National Guard troops fanned out through the city, shield-bearing police officers blocked the streets and firefighters doused still-simmering blazes early Tuesday as a growing area of Baltimore shuddered from riots following the funeral of a black man who died in police custody.The violence that started in West Baltimore on Monday afternoon — within a mile of where Freddie Gray was arrested and placed into a police van earlier this month — had by midnight spread to East Baltimore and neighborhoods close to downtown and near the baseball stadium.

It was one of the most volatile outbreaks of violence prompted by a police-involved death since the days of protests that followed the death of Michael Brown, an unarmed black man who was shot and killed during a confrontation with a white police officer in Ferguson, Missouri, last summer.
At least 15 officers were hurt, including six who remained hospitalized late Monday, police said. Two dozen people were arrested.
State and local authorities pledged to restore order and calm to Baltimore, but quickly found themselves responding to questions about whether their initial responses had been adequate.
Baltimore Mayor Stephanie Rawlings-Blake was asked why she waited hours to ask the governor to declare a state of emergency, while the governor himself hinted she should have come to him earlier.
"We were all in the command center in the second floor of the State House in constant communication, and we were trying to get in touch with the mayor for quite some time," Gov. Larry Hogan told a Monday evening news conference. "She finally made that call, and we immediately took action."
Asked if the mayor should have called for help sooner, however, Hogan replied that he didn't want to question what Baltimore officials were doing: "They're all under tremendous stress.
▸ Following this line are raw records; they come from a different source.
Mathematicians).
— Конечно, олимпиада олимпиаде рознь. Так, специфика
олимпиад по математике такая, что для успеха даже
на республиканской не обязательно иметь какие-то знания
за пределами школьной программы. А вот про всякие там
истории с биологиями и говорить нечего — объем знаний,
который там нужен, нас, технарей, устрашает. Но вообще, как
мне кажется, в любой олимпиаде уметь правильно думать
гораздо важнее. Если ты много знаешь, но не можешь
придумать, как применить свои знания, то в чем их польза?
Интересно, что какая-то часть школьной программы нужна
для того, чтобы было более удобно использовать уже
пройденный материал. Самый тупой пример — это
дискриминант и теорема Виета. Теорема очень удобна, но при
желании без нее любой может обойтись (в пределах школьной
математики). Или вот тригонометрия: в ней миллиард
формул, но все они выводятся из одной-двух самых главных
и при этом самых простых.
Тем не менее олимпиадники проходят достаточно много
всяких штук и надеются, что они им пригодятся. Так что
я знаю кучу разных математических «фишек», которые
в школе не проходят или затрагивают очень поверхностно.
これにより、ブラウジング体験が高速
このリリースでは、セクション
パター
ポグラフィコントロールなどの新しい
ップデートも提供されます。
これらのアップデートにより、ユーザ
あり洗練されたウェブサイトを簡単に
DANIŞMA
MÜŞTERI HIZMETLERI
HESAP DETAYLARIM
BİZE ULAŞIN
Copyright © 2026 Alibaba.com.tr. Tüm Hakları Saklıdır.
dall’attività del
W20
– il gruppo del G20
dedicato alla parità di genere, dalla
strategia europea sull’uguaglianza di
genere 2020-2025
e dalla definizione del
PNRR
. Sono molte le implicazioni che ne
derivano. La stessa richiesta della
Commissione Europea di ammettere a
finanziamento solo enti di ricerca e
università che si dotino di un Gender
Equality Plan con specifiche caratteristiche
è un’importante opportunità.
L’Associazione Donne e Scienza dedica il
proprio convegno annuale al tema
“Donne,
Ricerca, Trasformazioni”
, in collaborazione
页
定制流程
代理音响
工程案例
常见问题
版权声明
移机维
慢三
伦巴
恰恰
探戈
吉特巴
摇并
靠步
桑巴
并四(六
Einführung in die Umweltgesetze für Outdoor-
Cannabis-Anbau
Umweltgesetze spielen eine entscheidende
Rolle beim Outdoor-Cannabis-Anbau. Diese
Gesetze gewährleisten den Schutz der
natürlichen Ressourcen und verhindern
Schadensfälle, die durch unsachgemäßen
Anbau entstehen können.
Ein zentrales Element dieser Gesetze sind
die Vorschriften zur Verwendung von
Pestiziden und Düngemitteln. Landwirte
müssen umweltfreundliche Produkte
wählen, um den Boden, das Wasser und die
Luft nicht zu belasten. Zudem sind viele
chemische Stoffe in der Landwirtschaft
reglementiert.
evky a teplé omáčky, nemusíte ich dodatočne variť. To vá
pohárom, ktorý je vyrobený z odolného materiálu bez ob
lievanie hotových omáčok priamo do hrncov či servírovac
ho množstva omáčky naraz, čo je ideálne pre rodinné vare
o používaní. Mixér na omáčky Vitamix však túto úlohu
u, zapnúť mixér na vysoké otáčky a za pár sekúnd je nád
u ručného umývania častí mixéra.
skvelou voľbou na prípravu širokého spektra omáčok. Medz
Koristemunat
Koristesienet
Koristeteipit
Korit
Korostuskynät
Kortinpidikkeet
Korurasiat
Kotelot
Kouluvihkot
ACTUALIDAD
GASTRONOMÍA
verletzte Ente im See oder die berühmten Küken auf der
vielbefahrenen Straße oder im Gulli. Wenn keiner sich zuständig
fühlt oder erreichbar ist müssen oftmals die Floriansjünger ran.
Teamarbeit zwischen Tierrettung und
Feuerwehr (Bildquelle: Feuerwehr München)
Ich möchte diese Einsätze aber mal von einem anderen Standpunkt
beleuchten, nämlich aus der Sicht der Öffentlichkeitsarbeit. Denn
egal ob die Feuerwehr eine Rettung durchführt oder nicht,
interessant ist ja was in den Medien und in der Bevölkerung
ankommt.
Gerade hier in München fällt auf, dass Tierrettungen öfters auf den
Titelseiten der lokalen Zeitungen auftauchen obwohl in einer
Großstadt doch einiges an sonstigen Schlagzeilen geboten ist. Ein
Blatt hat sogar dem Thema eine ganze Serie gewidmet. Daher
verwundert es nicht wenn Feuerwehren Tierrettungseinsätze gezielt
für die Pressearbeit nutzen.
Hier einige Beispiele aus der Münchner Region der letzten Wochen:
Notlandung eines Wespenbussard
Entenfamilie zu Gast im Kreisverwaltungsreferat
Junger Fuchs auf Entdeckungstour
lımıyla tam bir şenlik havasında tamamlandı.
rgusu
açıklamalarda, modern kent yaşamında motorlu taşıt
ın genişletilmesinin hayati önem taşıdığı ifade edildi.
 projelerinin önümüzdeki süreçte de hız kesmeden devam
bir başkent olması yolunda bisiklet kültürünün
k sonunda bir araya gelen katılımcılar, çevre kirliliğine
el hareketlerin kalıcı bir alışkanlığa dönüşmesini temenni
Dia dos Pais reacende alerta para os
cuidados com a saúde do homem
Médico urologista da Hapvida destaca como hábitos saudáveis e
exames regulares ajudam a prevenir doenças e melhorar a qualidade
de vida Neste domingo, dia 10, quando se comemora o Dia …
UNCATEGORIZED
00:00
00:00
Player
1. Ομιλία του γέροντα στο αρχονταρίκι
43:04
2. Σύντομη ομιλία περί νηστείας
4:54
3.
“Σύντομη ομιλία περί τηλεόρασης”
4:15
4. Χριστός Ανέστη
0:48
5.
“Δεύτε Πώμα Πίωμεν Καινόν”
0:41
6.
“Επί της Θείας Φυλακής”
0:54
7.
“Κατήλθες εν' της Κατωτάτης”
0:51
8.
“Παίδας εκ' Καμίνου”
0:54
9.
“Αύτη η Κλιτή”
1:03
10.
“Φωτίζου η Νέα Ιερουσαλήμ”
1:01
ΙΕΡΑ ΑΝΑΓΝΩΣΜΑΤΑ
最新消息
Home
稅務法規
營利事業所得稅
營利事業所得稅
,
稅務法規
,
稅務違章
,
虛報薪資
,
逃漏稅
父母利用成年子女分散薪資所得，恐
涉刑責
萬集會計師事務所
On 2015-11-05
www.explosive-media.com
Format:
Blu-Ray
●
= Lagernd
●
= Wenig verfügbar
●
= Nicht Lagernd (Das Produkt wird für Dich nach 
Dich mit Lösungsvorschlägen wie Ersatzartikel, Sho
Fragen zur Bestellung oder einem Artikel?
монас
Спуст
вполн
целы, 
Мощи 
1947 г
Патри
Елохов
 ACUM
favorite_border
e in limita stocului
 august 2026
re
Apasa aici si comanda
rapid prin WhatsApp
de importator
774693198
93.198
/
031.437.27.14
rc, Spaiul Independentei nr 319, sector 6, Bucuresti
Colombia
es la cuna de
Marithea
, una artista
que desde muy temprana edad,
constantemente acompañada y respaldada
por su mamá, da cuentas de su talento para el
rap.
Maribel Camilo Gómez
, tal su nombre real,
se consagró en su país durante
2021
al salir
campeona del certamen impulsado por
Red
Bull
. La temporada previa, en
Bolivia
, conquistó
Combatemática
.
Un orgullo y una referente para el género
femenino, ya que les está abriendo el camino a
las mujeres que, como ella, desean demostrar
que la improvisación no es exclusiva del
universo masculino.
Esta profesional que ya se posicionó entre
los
We're all on one team."
Rawlings-Blake said officials believed they had gotten the unrest that had erupted over the weekend under control "and I think it would have been inappropriate to bring in the National Guard when we had it under control."
But later on, Baltimore Police Commissioner Anthony Batts made it clear events had become unmanageable. "They just outnumbered us and outflanked us," Batts said. "We needed to have more resources out there."
Batts said authorities had had a "very trying and disappointing day."